De marine heeft met technische en financiële maatregelen op haar paraatheidskloof gereageerd, met name de introductie van trainingssimulatoren die het proces sneller en efficiënter maken, aldus Proctor.

“We kunnen ze in minder tijd naar zee krijgen. We hadden een hervormingsproject voor technische training [waarin we vroegen]: trainden we de juiste dingen met de matrozen die we op zee nodig hebben? hij zei. “Onze zeemangevechtsspecialist [handel] heeft een soortgelijke beoordeling uitgevoerd; simulatie heeft bij hen soortgelijke voordelen opgeleverd.”

“We zijn specifiek in het werven van targets voor bepaalde beroepen.
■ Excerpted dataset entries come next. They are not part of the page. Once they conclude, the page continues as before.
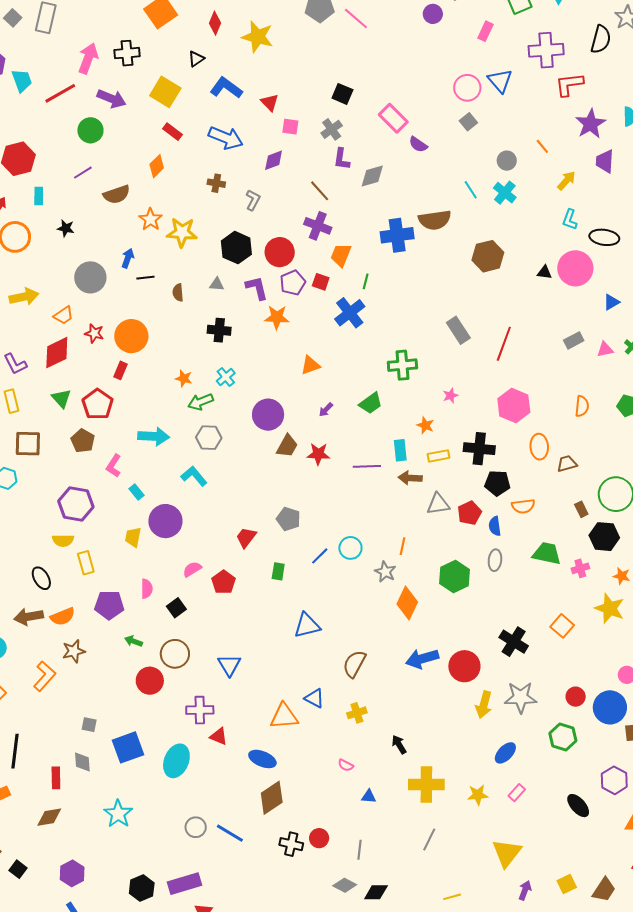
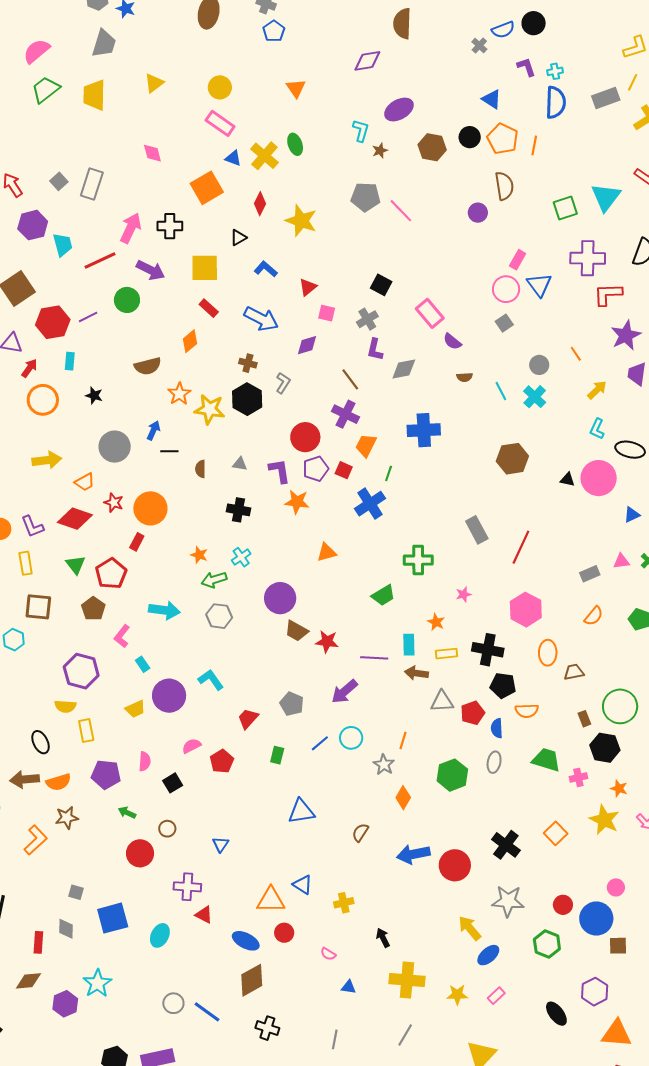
pink rectangle: (485, 31) -> (518, 260), moved
blue L-shape: (226, 88) -> (266, 269), size x0.7
yellow square: (165, 92) -> (205, 268), turned -36
red triangle: (270, 102) -> (308, 287), turned 30
purple line: (83, 173) -> (88, 317), moved
brown semicircle: (435, 220) -> (465, 377), moved, size x0.5
black hexagon: (236, 248) -> (247, 399), moved
gray rectangle: (574, 340) -> (590, 574), moved
red diamond: (57, 353) -> (75, 519), turned 40
orange semicircle: (582, 406) -> (594, 616), turned 30
purple arrow: (326, 410) -> (344, 691), moved, size x1.8
brown trapezoid: (287, 446) -> (296, 631), turned 85
cyan L-shape: (194, 476) -> (211, 680), moved
yellow trapezoid: (133, 537) -> (135, 709), turned -130
orange diamond: (407, 603) -> (403, 798), size x0.7
brown circle: (175, 654) -> (167, 829), size x0.6
brown semicircle: (354, 664) -> (360, 832), moved, size x0.7
blue triangle: (229, 665) -> (221, 844), size x0.7
yellow arrow: (484, 705) -> (470, 928), moved, turned 120
cyan ellipse: (176, 761) -> (160, 935), size x0.7
red circle: (319, 838) -> (284, 933), moved
purple hexagon: (72, 873) -> (65, 1004), moved

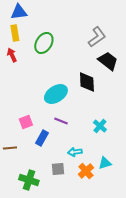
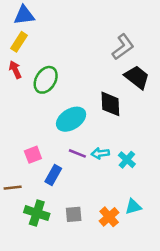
yellow rectangle: (15, 33) -> (19, 42), turned 42
green ellipse: (44, 43) -> (46, 80), moved
cyan arrow: (75, 152) -> (100, 153), moved
green cross: (29, 180) -> (37, 213), moved

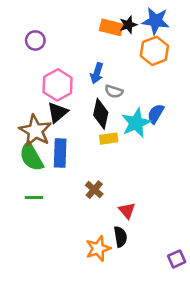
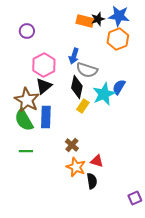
gray semicircle: (114, 91) -> (87, 70), size x1.5
yellow rectangle: (109, 139) -> (83, 106), turned -48
red triangle: (127, 211) -> (97, 161), turned -32
orange star: (98, 248) -> (76, 167), moved, turned -30

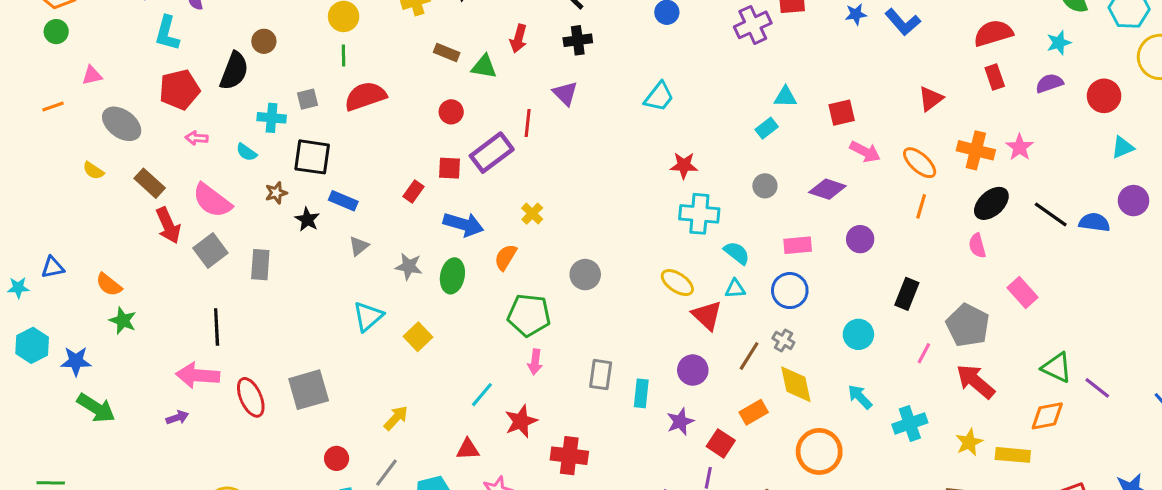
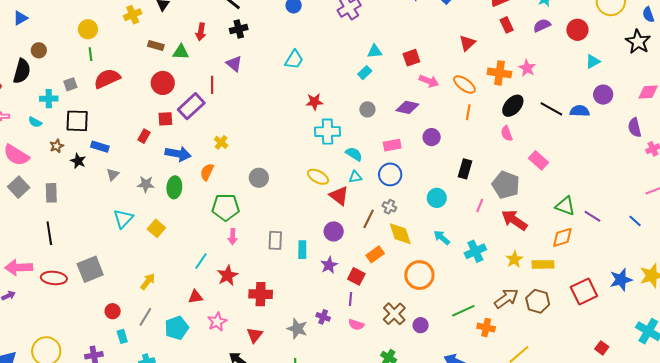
red circle: (451, 112) -> (163, 83), size x1.5
black line: (217, 327) -> (49, 233), moved
red ellipse: (251, 397) -> (54, 278), turned -55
We hebben een opleidingsprogramma ingevoerd voor aangeworven zeelieden waarbij ze een tertiaire opleiding kunnen volgen - een of twee per jaar - die voldoet aan hun professionele verlangen naar ontwikkeling,' voegde hij eraan toe. “Een van de belangrijkste waar ik enthousiast over ben en waar we nog steeds middelen in steken, is het School to Seas-programma. Het is gericht op vrouwen in de beroepen [wetenschap, technologie, techniek en wiskunde]. We hebben dat programma één keer uitgevoerd en volgend jaar doen we het weer.

"Binnen de Defensiemacht hebben we een internationale operationele toelage ingevoerd die mensen aanmoedigt om in dienst te blijven in sommige gebieden waar de [levens]kosten hoog zijn," voegde hij eraan toe.

Bovendien krijgen zeelieden die meer dan 210 dagen per jaar uitzenden nu twee dagen extra verlof voor elke maand dat ze dat saldo overschrijden. "Natuurlijk helpt dat hen niet als ze op zee zijn, maar ze kunnen een zekere mate van herverbinding met [hun] familie tot stand brengen als ze thuiskomen", merkte Proctor op.

"We hebben retentiebetalingen ingevoerd voor kritieke transacties", voegde hij eraan toe. "Dat is korte termijn en geeft ons tijd om de kernproblemen aan te pakken die achter ons verloop zitten."

Hoewel Nieuw-Zeeland zich bewust was van zijn chronische tekort aan zeelieden, besloot het toch om meer schepen aan te schaffen, aldus Paul Buchanan, een voormalig defensiebeleidsanalist bij de Amerikaanse regering die nu het geopolitieke adviesbureau 36th Parallel Assessments in Auckland leidt.

En daar ging het mis, vertelde Buchanan aan Defense News.

De schepen Te Kaha en Te Mana kwamen eind jaren negentig in de vaart, terwijl de Canterbury in 1990 toetrad, gevolgd door de Hawea en de Taupo in 2007. Het jaar daarop voegden de Wellington en de Otago zich bij de vloot. Meer recentelijk is de Manawanui in 2009 in dienst getreden en de Aotearoa in 2019.

"Ik denk dat de overname van deze [schepen] meer ambitieus dan haalbaar was, omdat ze konden zien dat ze problemen hadden met rekrutering en retentie", zei Buchanan. "Maar ze voelden de noodzaak om onze [exclusieve economische zone] en die van onze buren te beschermen, en gingen toch door."

Nick Lee-Frampton is de Nieuw-Zeelandse correspondent voor Defense News.